オンライントーク:原発事故の後始末~「燃料デブリ取り出し」ありきではない、もう一つの選択肢とは ‐ まさのあつこさん×川井康郎さん (2024年9月27日)
資料はこちら>https://foejapan.org/issue/20240910/20272/
今年8月22日、東電が福島第一原発2号機の燃料デブリの取り出しに着手することが大きく報道されました。実態はあくまで試験的なサンプリング採取であることに注意が必要です。燃料デブリの試験取り出しの開始は、これまで、取り出し装置の開発の遅れ、堆積物が入口を塞いでいたなどの問題が発生して3回延期され、当初予定の「2021年中」から2年半以上遅れています。今回は、取り出し装置を構成する押し込みパイプの順番が間違っていることが現場で判明していったん中止。その後再開されましたが、カメラの画像がうつらなくなるトラブルが発生し、いったん取り出し装置が引き出され、作業は振り出しに戻りました(9月27日現在)。

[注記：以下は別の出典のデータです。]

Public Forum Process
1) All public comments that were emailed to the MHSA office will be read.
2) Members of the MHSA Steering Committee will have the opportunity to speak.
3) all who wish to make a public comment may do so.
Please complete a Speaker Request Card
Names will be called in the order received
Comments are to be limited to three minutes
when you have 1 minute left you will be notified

燃料デブリ取り出しがあたかも至上命題化している感がありますが、880トンにも及ぶデブリの取り出しは果たして現実的なのでしょうか。今回試験取り出しを予定しているデブリの量は3グラム。20センチメートルの距離で1時間当たり24ミリシーベルトという放射線量を上限に決められました。

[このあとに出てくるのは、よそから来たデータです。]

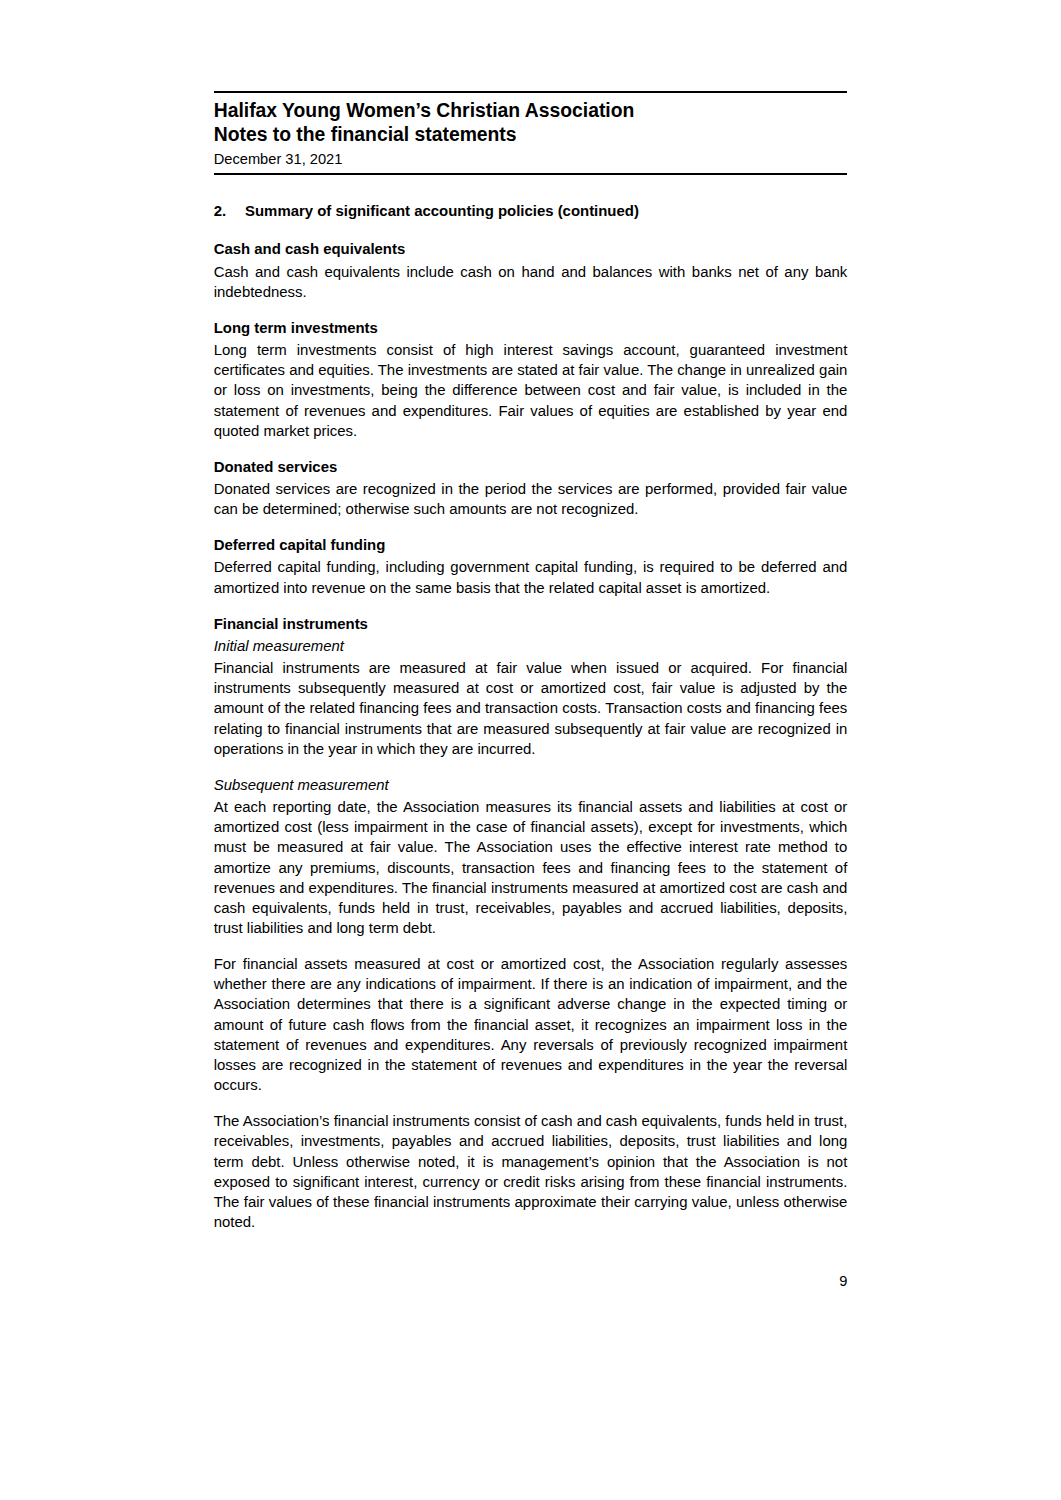Halifax Young Women’s Christian Association
Notes to the financial statements
December 31, 2021
2. Summary of significant accounting policies (continued)
Cash and cash equivalents
Cash and cash equivalents include cash on hand and balances with banks net of any bank indebtedness.
Long term investments
Long term investments consist of high interest savings account, guaranteed investment certificates and equities. The investments are stated at fair value. The change in unrealized gain or loss on investments, being the difference between cost and fair value, is included in the statement of revenues and expenditures. Fair values of equities are established by year end quoted market prices.
Donated services
Donated services are recognized in the period the services are performed, provided fair value can be determined; otherwise such amounts are not recognized.
Deferred capital funding
Deferred capital funding, including government capital funding, is required to be deferred and amortized into revenue on the same basis that the related capital asset is amortized.
Financial instruments
Initial measurement
Financial instruments are measured at fair value when issued or acquired. For financial instruments subsequently measured at cost or amortized cost, fair value is adjusted by the amount of the related financing fees and transaction costs. Transaction costs and financing fees relating to financial instruments that are measured subsequently at fair value are recognized in operations in the year in which they are incurred.
Subsequent measurement
At each reporting date, the Association measures its financial assets and liabilities at cost or amortized cost (less impairment in the case of financial assets), except for investments, which must be measured at fair value. The Association uses the effective interest rate method to amortize any premiums, discounts, transaction fees and financing fees to the statement of revenues and expenditures. The financial instruments measured at amortized cost are cash and cash equivalents, funds held in trust, receivables, payables and accrued liabilities, deposits, trust liabilities and long term debt.
For financial assets measured at cost or amortized cost, the Association regularly assesses whether there are any indications of impairment. If there is an indication of impairment, and the Association determines that there is a significant adverse change in the expected timing or amount of future cash flows from the financial asset, it recognizes an impairment loss in the statement of revenues and expenditures. Any reversals of previously recognized impairment losses are recognized in the statement of revenues and expenditures in the year the reversal occurs.
The Association’s financial instruments consist of cash and cash equivalents, funds held in trust, receivables, investments, payables and accrued liabilities, deposits, trust liabilities and long term debt. Unless otherwise noted, it is management’s opinion that the Association is not exposed to significant interest, currency or credit risks arising from these financial instruments. The fair values of these financial instruments approximate their carrying value, unless otherwise noted.
9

高線量を発するデブリの取り出しは、作業員の被ばくを伴います。危険をおかしてデブリを無理に取り出すのではなく、建屋全体を外構シールドで覆い、デブリの冷却を空冷式に切り替えた上で、「長期遮蔽管理」を行うことも提案されています(注2)。
作業員の被ばくの最小化、地域の人々の安全といった側面から廃炉行程全体を見直す時期にきているのではないでしょうか。

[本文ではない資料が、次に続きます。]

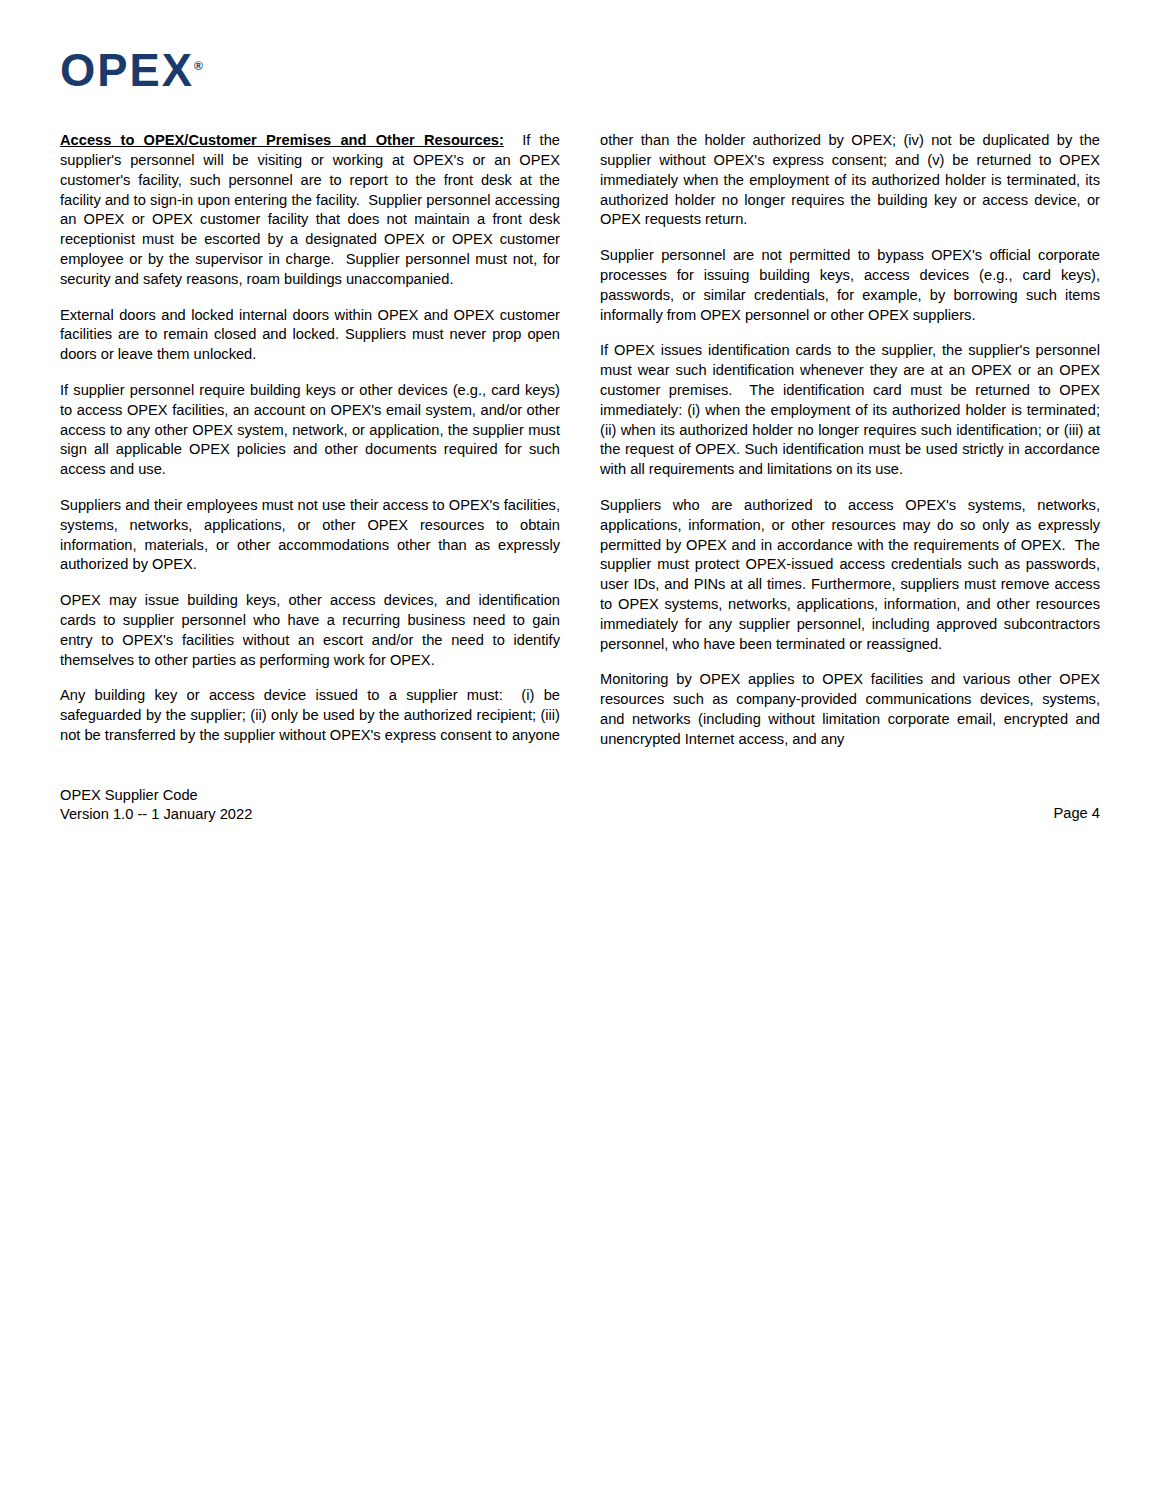OPEX®
Access to OPEX/Customer Premises and Other Resources: If the supplier's personnel will be visiting or working at OPEX's or an OPEX customer's facility, such personnel are to report to the front desk at the facility and to sign-in upon entering the facility. Supplier personnel accessing an OPEX or OPEX customer facility that does not maintain a front desk receptionist must be escorted by a designated OPEX or OPEX customer employee or by the supervisor in charge. Supplier personnel must not, for security and safety reasons, roam buildings unaccompanied.
External doors and locked internal doors within OPEX and OPEX customer facilities are to remain closed and locked. Suppliers must never prop open doors or leave them unlocked.
If supplier personnel require building keys or other devices (e.g., card keys) to access OPEX facilities, an account on OPEX's email system, and/or other access to any other OPEX system, network, or application, the supplier must sign all applicable OPEX policies and other documents required for such access and use.
Suppliers and their employees must not use their access to OPEX's facilities, systems, networks, applications, or other OPEX resources to obtain information, materials, or other accommodations other than as expressly authorized by OPEX.
OPEX may issue building keys, other access devices, and identification cards to supplier personnel who have a recurring business need to gain entry to OPEX's facilities without an escort and/or the need to identify themselves to other parties as performing work for OPEX.
Any building key or access device issued to a supplier must: (i) be safeguarded by the supplier; (ii) only be used by the authorized recipient; (iii) not be transferred by the supplier without OPEX's express consent to anyone other than the holder authorized by OPEX; (iv) not be duplicated by the supplier without OPEX's express consent; and (v) be returned to OPEX immediately when the employment of its authorized holder is terminated, its authorized holder no longer requires the building key or access device, or OPEX requests return.
Supplier personnel are not permitted to bypass OPEX's official corporate processes for issuing building keys, access devices (e.g., card keys), passwords, or similar credentials, for example, by borrowing such items informally from OPEX personnel or other OPEX suppliers.
If OPEX issues identification cards to the supplier, the supplier's personnel must wear such identification whenever they are at an OPEX or an OPEX customer premises. The identification card must be returned to OPEX immediately: (i) when the employment of its authorized holder is terminated; (ii) when its authorized holder no longer requires such identification; or (iii) at the request of OPEX. Such identification must be used strictly in accordance with all requirements and limitations on its use.
Suppliers who are authorized to access OPEX's systems, networks, applications, information, or other resources may do so only as expressly permitted by OPEX and in accordance with the requirements of OPEX. The supplier must protect OPEX-issued access credentials such as passwords, user IDs, and PINs at all times. Furthermore, suppliers must remove access to OPEX systems, networks, applications, information, and other resources immediately for any supplier personnel, including approved subcontractors personnel, who have been terminated or reassigned.
Monitoring by OPEX applies to OPEX facilities and various other OPEX resources such as company-provided communications devices, systems, and networks (including without limitation corporate email, encrypted and unencrypted Internet access, and any
OPEX Supplier Code
Version 1.0 -- 1 January 2022
Page 4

このたび、原発事故をめぐり東電への取材を続けているジャーナリストのまさのあつこさん、原子力市民委員会技術・規制部会の川井康郎さん(元プラント技術者)をお招きし、デブリ試験取り出しがどうなっているのか、デブリ取り出し報道の影で論じられていない、廃炉行程全体の問題点についてお話しをいただきました。
注1)核燃料が溶け落ち、原子炉の構造物が溶けたものと一体化して固まったもの。